Dentro de una semana me operarán de las dioptrías. El otro día me hicieron una serie de pruebas y para ello tenían que dilatarme la pupila. Me dijeron que después de las pruebas vería mal durante ese día, así que dejé el coche en casa y cogí dinerillo para volver a mi parroquia en taxi. Pero al terminar la mañana, y las pruebas, al salir a la calle descubrí que veía mejor que nunca. Era un día nublado, pero veía mucha más luz que al ir hacia la clínica, así que decidí volverme en “Metro.” Camino de la estación me decía: “Que exagerados estos médicos, veo perfectamente.” Hasta que me pregunté qué hora sería, me levanté un poco la manga para ver la esfera del reloj, y sólo vi una mancha borrosa color carne con una especie de macha esférica gris. Entonces descubrí que de lejos veía perfectamente, pero de cerca tenía menos agudeza visual que un gato de escayola. Gracias a Dios ya había celebrado Misa, rezado el Breviario y todo aquello que me forzaba a leer, aunque decidí dejar a otro el despacho parroquia, pues no podría rellenar una partida de bautismo. Al día siguiente ya podía leer perfectamente, aunque me ayudó a valorar más a los que no ven nada nunca.

“Jesús le dijo:- «¿Qué quieres que haga por ti?» El ciego le contestó:- «Maestro, que pueda ver.» Jesús le dijo:- «Anda, tu fe te ha curado.»” Este encuentro de Jesús con Bartimeo creo que nos conmueve a todos. Muchas veces nuestra ceguera no es completa. Es como si nos hubiesen dilatado las pupilas. Vemos bien de lejos, queremos ser santos e ir al cielo. Pero de cerca, a la hora de tomar hoy la decisión de lo que Dios quiere de nosotros, parece que llevamos gafas de madera y elegimos lo equivocado. Somos de Cristo, pero en nuestro actos de hoy nos abrazamos al diablo. Tal vez esta sea la peor ceguera. Caminamos con decisión y paso firme mirando al horizonte, sin darnos cuenta que vamos pisando excrementos. Entonces hay que volverse al Señor, aunque creamos que no nos hace falta, y tenemos que gritar: “Maestro, que pueda ver.”

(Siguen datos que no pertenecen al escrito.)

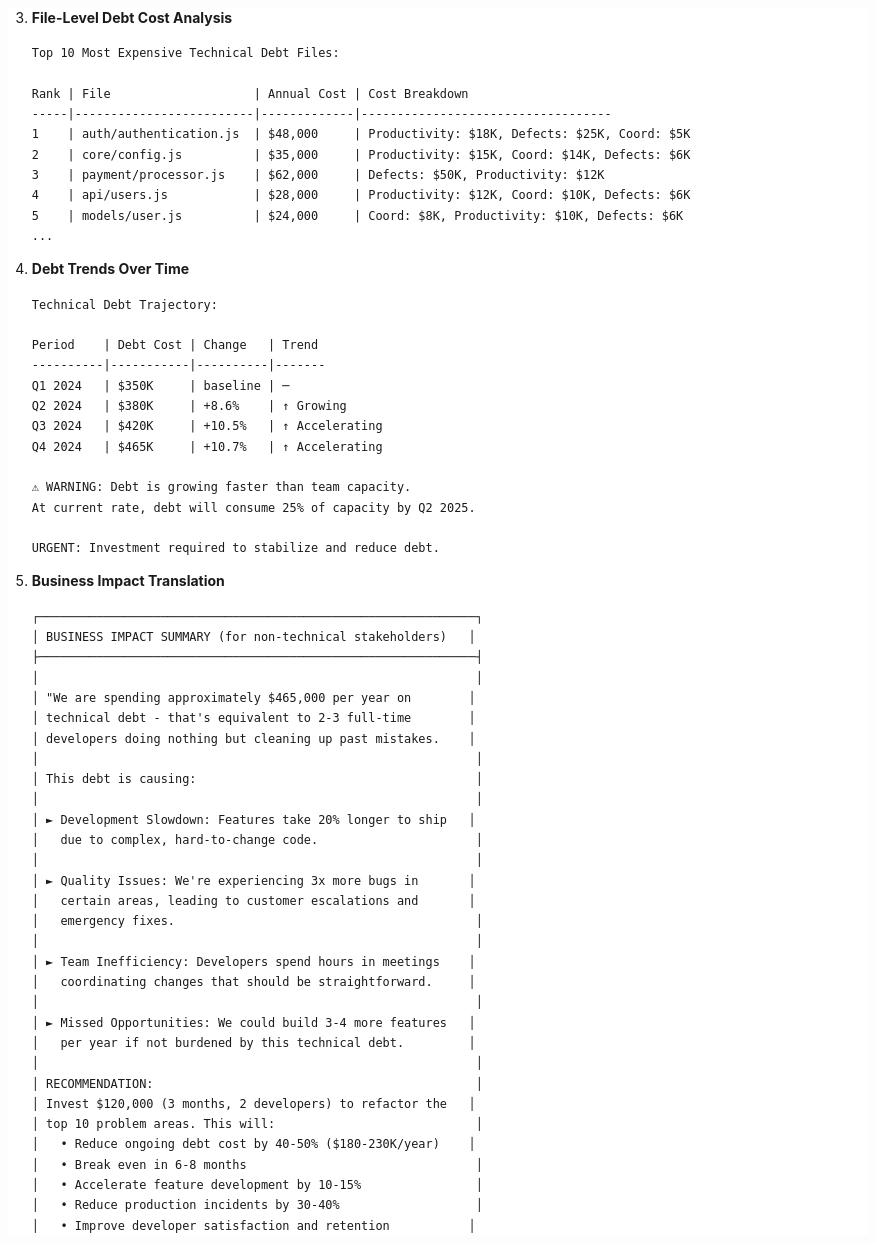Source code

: 3. **File-Level Debt Cost Analysis**

   ```
   Top 10 Most Expensive Technical Debt Files:

   Rank | File                    | Annual Cost | Cost Breakdown
   -----|-------------------------|-------------|-----------------------------------
   1    | auth/authentication.js  | $48,000     | Productivity: $18K, Defects: $25K, Coord: $5K
   2    | core/config.js          | $35,000     | Productivity: $15K, Coord: $14K, Defects: $6K
   3    | payment/processor.js    | $62,000     | Defects: $50K, Productivity: $12K
   4    | api/users.js            | $28,000     | Productivity: $12K, Coord: $10K, Defects: $6K
   5    | models/user.js          | $24,000     | Coord: $8K, Productivity: $10K, Defects: $6K
   ...
   ```

4. **Debt Trends Over Time**

   ```
   Technical Debt Trajectory:

   Period    | Debt Cost | Change   | Trend
   ----------|-----------|----------|-------
   Q1 2024   | $350K     | baseline | ─
   Q2 2024   | $380K     | +8.6%    | ↑ Growing
   Q3 2024   | $420K     | +10.5%   | ↑ Accelerating
   Q4 2024   | $465K     | +10.7%   | ↑ Accelerating

   ⚠️ WARNING: Debt is growing faster than team capacity.
   At current rate, debt will consume 25% of capacity by Q2 2025.

   URGENT: Investment required to stabilize and reduce debt.
   ```

5. **Business Impact Translation**

   ```
   ┌─────────────────────────────────────────────────────────────┐
   │ BUSINESS IMPACT SUMMARY (for non-technical stakeholders)   │
   ├─────────────────────────────────────────────────────────────┤
   │                                                             │
   │ "We are spending approximately $465,000 per year on        │
   │ technical debt - that's equivalent to 2-3 full-time        │
   │ developers doing nothing but cleaning up past mistakes.    │
   │                                                             │
   │ This debt is causing:                                       │
   │                                                             │
   │ ► Development Slowdown: Features take 20% longer to ship   │
   │   due to complex, hard-to-change code.                      │
   │                                                             │
   │ ► Quality Issues: We're experiencing 3x more bugs in       │
   │   certain areas, leading to customer escalations and       │
   │   emergency fixes.                                          │
   │                                                             │
   │ ► Team Inefficiency: Developers spend hours in meetings    │
   │   coordinating changes that should be straightforward.     │
   │                                                             │
   │ ► Missed Opportunities: We could build 3-4 more features   │
   │   per year if not burdened by this technical debt.         │
   │                                                             │
   │ RECOMMENDATION:                                             │
   │ Invest $120,000 (3 months, 2 developers) to refactor the   │
   │ top 10 problem areas. This will:                            │
   │   • Reduce ongoing debt cost by 40-50% ($180-230K/year)    │
   │   • Break even in 6-8 months                                │
   │   • Accelerate feature development by 10-15%                │
   │   • Reduce production incidents by 30-40%                   │
   │   • Improve developer satisfaction and retention           │
   ```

“Hijo de David, Jesús, ten compasión de mí.” Puede parecernos que pedir compasión es humillarnos. Nuestro orgullo y nuestro pecado nos regañará para que nos callemos. Pero nosotros sabemos cómo Cristo se ha compadecido de nosotros, como ha padecido por ti y por mi. Sabemos que el camino es duro, que podemos sentirnos como el pueblo de Israel en el destierro, pero también sabemos que “El Señor ha salvado a su pueblo, al resto de Israel. Mirad que yo os traeré del país del norte, os congregaré de los confines de la tierra. Entre ellos hay ciegos y cojos, preñadas y paridas: una gran multitud retorna. Se marcharon llorando, los guiaré entre consuelos; los llevaré a torrentes de agua, por un camino llano en que no tropezarán. Seré un padre para Israel, Efraín será mi primogénito.”Entonces podemos gritar y regocijarnos. No debe importarnos la lucha diaria, pues sabemos que Jesús pasa a nuestro lado y, si acudimos a Él, curará nuestra ceguera.

Cristo es el “sumo y eterno sacerdote.” Así lo vivó D. José María García la Higuera, obispo auxiliar de Madrid, obispo de Huelva y Arzobispo de Valencia. Su pasión eran los sacerdotes y el seminario. Seguramente sería así pues en esos tiempos revueltos, sabía que un buen sacerdote, que anuncia a Cristo en la Iglesia, puede abrir los ojos a muchos, o provocarles una ceguera aún peor. Pedir hoy por los sacerdotes, nos hace falta la compasión de Cristo para llevar a cabo nuestra labor y que así muchos puedan volver a Cristo.

Imagínate la mirada de María, una mirada clara, transparente, lúcida, reflejo de la mirada de Cristo. Pídele a ella que todos tengamos esos ojos.